Citazione di: olympia il 08 Set 2021, 20:34
Ma i 39000 casi nel regno unito come li spiegate? Il vaccino astra zeneca è completamente inefficace per la variante delta?
Anche io non ne posso più. Sembra di rivivere la fine dell'estate scorsa, nonostante l'80% di vaccinati. Speriamo bene.
Questo è l'ultimo rapporto inglese:
https://assets.publishing.service.gov.uk/government/uploads/system/uploads/attachment_data/file/1014926/Technical_Briefing_22_21_09_02.pdfLi, la variante delta risulta
2,26 più infettiva dell'alfa (pagina 12): non poca differenza, purtroppo.
E, se ho interpretato bene i grafici, è ormai fortemente preponderante.
La tabella 3 mostra che i casi di delta totali riscontrati dal primo ottobre scorso (non so perché è stata scelta questa data) sono doppi dei casi di alfa, ma con un numero di morti 2 volte e mezzo inferiore: sembrerebbe quindi avere una mortalità di un quinto dell'alfa, ma va detto che questa si è diffusa dopo l'inizio delle vaccinazioni (inizio dicembre), quindi è probabile che la diminuita mortalità sia, almeno in buona parte, ascrivibile alla copertura vaccinale.
Nella tabella 5 viene riportato, in modo dettagliato e differenziato per età e stato della vaccinazione, la percentuale di casi e morti attribuiti alla variante delta:
492.528 casi di infezione, di cui 219.716 in non vaccinati (
44%)
1.798 morti, di cui 536 in non vaccinati (
29%)
In entrambi i casi, il rimanente sono casi fra i vaccinati, tranne un certo numero di "unlinked" che non ho capito cosa siano (pochi fra i morti ma più significativi fra le infezioni): senza dubbio Vaz saprà spiegare cosa siano. Viene anche riportata una colonna di "Cases with specimen date in past 28 days" che non so cosa siano, ma sono ricompresi nei dati sopra.
Per i vaccinati, le percentuali (almeno con una dose) sono del
45%, il
23% considerando solo chi ha completato il ciclo (il resto sono "unlinked").
Per i morti, siamo al
69% fra i vaccinati, ridotto al
61% di chi aveva completato il ciclo vaccinale (qui gli "unlinked" sono trascurabili).
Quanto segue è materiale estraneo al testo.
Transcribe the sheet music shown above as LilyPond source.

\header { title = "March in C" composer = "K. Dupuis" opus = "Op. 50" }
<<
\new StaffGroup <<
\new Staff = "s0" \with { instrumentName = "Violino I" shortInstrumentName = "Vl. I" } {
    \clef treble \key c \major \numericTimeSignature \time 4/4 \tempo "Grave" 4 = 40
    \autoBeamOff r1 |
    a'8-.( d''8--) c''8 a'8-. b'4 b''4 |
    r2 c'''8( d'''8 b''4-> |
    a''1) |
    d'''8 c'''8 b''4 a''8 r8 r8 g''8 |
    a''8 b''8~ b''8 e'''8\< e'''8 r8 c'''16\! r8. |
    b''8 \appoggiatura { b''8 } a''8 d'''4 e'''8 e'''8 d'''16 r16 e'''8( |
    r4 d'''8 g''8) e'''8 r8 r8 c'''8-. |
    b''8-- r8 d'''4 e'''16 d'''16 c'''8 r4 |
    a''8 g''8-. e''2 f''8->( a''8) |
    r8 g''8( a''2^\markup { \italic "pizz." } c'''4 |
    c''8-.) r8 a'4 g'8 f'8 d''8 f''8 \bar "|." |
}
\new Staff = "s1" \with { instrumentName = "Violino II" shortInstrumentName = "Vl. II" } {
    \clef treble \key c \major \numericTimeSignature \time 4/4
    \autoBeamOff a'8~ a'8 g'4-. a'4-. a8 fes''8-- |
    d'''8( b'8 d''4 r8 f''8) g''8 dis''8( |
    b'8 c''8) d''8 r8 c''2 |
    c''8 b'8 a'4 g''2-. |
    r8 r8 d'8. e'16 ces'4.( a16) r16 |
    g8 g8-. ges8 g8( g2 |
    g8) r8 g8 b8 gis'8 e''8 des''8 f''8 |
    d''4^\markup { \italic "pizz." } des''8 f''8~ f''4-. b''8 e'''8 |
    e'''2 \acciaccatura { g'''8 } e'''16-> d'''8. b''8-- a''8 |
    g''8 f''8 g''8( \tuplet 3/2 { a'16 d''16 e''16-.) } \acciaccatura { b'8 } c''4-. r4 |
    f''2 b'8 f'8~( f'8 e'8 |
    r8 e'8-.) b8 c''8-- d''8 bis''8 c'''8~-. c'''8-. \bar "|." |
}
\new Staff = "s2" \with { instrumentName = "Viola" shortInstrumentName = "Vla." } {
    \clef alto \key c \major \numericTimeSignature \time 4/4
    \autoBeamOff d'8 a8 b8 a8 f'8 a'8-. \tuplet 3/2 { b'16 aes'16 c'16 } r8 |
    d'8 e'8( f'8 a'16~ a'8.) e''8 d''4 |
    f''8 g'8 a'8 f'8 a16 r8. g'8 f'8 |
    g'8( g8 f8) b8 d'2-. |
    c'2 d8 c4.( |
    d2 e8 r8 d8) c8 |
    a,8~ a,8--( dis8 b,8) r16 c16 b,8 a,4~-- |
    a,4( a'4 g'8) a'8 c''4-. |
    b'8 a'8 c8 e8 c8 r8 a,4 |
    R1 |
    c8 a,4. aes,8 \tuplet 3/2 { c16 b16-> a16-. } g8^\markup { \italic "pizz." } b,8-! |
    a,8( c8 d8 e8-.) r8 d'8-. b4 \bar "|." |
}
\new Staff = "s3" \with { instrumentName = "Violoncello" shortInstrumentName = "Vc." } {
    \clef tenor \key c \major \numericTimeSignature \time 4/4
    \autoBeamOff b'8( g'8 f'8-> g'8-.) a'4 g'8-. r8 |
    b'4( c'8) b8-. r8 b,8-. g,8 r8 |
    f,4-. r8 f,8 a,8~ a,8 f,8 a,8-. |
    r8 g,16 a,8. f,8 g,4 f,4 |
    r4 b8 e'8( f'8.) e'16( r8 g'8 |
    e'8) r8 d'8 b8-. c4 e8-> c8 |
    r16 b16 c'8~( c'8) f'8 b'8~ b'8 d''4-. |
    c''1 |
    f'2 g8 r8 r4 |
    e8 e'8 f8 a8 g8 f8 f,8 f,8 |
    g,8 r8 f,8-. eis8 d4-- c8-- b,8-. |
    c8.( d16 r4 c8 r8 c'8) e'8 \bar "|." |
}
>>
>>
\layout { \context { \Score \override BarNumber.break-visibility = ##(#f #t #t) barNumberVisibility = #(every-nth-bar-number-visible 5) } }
Il tutto va ovviamente contestualizzato alle percentuali di vaccinati (informazione che non ho trovato nel documento anche se immagino che da qualche parte ci sarà): prendo per buono il riepilogo del Sole24Ore, che da' una percentuale di
70,5% con una dose e
63% con due dosi.
Sembra quindi che la vaccinazione, in Gran Bretagna, abbia portato sensibili benefici nel numero di infezioni, ma sia stata purtroppo quasi ininfluente a livello di mortalità (le percentuali sono praticamente le stesse delle vaccinazioni): questo è almeno quello che posso dedurre dai freddi numeri.